> **What you should do**
Rewrite the data from the first line up to and including the line with "с 10:00 до 20:00 без выходных", replacing "Gaffa Tape" with "Duct Tape" and leaving everything else unchanged.

[Available data Boundary: Start]

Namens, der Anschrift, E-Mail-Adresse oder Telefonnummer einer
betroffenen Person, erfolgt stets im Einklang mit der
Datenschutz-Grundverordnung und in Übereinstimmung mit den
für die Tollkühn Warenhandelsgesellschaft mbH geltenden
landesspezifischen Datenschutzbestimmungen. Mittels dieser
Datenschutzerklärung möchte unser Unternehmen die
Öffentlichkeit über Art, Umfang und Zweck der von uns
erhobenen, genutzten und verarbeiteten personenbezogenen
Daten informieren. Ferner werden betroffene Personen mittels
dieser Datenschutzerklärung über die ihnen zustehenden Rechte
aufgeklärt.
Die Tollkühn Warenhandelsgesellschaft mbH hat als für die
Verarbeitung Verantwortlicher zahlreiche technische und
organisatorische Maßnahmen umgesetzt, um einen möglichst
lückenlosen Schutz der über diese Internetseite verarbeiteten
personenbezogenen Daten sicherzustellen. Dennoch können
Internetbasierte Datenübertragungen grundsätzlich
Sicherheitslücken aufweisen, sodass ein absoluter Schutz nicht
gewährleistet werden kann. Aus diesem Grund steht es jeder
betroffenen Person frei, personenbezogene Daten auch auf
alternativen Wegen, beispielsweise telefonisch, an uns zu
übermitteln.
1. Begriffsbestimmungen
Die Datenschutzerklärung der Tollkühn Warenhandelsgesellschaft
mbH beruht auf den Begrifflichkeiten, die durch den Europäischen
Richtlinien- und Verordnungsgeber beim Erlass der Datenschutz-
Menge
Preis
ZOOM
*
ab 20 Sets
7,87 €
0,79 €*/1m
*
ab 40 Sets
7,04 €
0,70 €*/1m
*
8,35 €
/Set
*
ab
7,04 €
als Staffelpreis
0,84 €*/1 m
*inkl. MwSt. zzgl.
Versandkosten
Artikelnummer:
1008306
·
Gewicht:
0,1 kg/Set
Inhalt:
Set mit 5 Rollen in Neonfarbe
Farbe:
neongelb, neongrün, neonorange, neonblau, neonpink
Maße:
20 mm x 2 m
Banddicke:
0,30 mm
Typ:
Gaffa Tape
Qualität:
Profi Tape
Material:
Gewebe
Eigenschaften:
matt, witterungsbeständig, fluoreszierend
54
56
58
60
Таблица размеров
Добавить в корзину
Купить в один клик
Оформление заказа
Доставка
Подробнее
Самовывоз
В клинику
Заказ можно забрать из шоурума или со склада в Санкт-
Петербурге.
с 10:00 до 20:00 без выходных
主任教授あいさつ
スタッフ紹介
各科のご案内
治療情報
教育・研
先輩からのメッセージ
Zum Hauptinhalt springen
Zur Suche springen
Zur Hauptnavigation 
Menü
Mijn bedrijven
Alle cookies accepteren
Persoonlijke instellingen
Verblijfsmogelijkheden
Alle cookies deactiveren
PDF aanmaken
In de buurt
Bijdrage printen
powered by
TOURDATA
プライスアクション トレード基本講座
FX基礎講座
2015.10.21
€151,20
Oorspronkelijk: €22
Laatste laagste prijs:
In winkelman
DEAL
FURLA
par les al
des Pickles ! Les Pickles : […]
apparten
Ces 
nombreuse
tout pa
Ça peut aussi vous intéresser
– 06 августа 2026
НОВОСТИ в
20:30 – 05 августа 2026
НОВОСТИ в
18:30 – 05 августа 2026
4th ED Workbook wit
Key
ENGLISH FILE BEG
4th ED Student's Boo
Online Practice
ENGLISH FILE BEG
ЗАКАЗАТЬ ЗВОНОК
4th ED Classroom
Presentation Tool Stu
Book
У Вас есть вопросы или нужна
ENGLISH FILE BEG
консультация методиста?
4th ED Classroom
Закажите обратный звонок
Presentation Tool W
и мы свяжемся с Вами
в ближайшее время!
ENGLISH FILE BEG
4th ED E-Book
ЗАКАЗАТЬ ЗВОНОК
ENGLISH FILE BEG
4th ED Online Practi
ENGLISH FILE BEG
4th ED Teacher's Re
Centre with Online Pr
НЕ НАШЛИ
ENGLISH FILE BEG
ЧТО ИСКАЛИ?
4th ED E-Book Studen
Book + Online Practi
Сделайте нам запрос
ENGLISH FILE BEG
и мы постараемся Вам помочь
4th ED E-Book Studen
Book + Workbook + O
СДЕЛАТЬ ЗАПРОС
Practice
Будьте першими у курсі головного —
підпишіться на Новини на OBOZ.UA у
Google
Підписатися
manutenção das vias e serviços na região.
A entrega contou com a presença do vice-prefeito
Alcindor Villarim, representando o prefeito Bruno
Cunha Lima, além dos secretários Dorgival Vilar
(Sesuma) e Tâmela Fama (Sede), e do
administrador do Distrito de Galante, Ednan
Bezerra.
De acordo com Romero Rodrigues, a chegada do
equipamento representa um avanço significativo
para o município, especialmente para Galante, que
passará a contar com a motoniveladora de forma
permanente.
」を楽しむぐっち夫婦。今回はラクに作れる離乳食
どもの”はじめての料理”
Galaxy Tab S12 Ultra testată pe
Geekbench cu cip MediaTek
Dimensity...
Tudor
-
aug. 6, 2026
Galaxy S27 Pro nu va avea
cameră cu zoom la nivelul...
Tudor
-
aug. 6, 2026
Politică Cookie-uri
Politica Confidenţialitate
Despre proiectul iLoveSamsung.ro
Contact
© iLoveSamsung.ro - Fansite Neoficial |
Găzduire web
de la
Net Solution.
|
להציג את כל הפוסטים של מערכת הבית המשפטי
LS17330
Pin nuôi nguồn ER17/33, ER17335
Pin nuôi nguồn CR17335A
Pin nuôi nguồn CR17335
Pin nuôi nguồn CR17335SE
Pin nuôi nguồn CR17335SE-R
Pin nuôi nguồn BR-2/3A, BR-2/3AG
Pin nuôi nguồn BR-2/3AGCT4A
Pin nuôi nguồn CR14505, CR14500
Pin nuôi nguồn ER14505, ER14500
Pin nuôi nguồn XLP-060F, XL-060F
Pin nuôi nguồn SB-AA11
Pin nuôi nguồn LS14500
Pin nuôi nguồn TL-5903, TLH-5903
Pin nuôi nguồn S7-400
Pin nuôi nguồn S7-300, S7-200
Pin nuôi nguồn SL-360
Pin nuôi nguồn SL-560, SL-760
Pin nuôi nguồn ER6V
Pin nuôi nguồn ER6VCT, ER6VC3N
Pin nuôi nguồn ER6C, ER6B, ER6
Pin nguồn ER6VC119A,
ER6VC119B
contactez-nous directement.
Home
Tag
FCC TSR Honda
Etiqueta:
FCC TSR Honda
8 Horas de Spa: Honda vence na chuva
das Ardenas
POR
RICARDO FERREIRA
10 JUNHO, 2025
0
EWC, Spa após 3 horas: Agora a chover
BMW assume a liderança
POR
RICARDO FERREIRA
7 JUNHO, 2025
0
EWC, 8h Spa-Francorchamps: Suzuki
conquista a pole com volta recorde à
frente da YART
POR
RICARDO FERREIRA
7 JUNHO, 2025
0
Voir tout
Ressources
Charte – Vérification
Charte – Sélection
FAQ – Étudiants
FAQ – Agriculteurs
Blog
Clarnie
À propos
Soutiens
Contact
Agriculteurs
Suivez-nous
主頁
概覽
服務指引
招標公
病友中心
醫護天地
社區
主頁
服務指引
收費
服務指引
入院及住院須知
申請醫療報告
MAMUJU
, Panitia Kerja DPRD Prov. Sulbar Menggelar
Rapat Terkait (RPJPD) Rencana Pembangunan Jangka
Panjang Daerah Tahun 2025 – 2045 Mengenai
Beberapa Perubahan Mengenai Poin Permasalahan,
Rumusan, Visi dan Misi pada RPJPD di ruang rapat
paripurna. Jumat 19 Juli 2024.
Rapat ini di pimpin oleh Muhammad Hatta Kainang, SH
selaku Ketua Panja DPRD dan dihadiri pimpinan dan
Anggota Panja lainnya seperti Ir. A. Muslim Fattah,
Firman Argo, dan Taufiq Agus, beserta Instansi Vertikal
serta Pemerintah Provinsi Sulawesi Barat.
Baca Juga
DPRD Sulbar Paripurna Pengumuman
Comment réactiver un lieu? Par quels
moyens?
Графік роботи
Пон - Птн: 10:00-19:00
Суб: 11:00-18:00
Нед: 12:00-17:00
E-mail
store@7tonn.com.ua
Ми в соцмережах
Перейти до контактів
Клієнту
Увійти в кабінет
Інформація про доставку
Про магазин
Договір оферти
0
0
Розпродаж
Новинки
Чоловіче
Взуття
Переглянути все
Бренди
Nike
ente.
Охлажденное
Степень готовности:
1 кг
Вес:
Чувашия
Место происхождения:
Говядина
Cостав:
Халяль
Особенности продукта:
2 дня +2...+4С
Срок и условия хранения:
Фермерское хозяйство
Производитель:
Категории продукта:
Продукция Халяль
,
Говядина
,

[Available data Boundary: End]

> **Output for this task**
Namens, der Anschrift, E-Mail-Adresse oder Telefonnummer einer
betroffenen Person, erfolgt stets im Einklang mit der
Datenschutz-Grundverordnung und in Übereinstimmung mit den
für die Tollkühn Warenhandelsgesellschaft mbH geltenden
landesspezifischen Datenschutzbestimmungen. Mittels dieser
Datenschutzerklärung möchte unser Unternehmen die
Öffentlichkeit über Art, Umfang und Zweck der von uns
erhobenen, genutzten und verarbeiteten personenbezogenen
Daten informieren. Ferner werden betroffene Personen mittels
dieser Datenschutzerklärung über die ihnen zustehenden Rechte
aufgeklärt.
Die Tollkühn Warenhandelsgesellschaft mbH hat als für die
Verarbeitung Verantwortlicher zahlreiche technische und
organisatorische Maßnahmen umgesetzt, um einen möglichst
lückenlosen Schutz der über diese Internetseite verarbeiteten
personenbezogenen Daten sicherzustellen. Dennoch können
Internetbasierte Datenübertragungen grundsätzlich
Sicherheitslücken aufweisen, sodass ein absoluter Schutz nicht
gewährleistet werden kann. Aus diesem Grund steht es jeder
betroffenen Person frei, personenbezogene Daten auch auf
alternativen Wegen, beispielsweise telefonisch, an uns zu
übermitteln.
1. Begriffsbestimmungen
Die Datenschutzerklärung der Tollkühn Warenhandelsgesellschaft
mbH beruht auf den Begrifflichkeiten, die durch den Europäischen
Richtlinien- und Verordnungsgeber beim Erlass der Datenschutz-
Menge
Preis
ZOOM
*
ab 20 Sets
7,87 €
0,79 €*/1m
*
ab 40 Sets
7,04 €
0,70 €*/1m
*
8,35 €
/Set
*
ab
7,04 €
als Staffelpreis
0,84 €*/1 m
*inkl. MwSt. zzgl.
Versandkosten
Artikelnummer:
1008306
·
Gewicht:
0,1 kg/Set
Inhalt:
Set mit 5 Rollen in Neonfarbe
Farbe:
neongelb, neongrün, neonorange, neonblau, neonpink
Maße:
20 mm x 2 m
Banddicke:
0,30 mm
Typ:
Duct Tape
Qualität:
Profi Tape
Material:
Gewebe
Eigenschaften:
matt, witterungsbeständig, fluoreszierend
54
56
58
60
Таблица размеров
Добавить в корзину
Купить в один клик
Оформление заказа
Доставка
Подробнее
Самовывоз
В клинику
Заказ можно забрать из шоурума или со склада в Санкт-
Петербурге.
с 10:00 до 20:00 без выходных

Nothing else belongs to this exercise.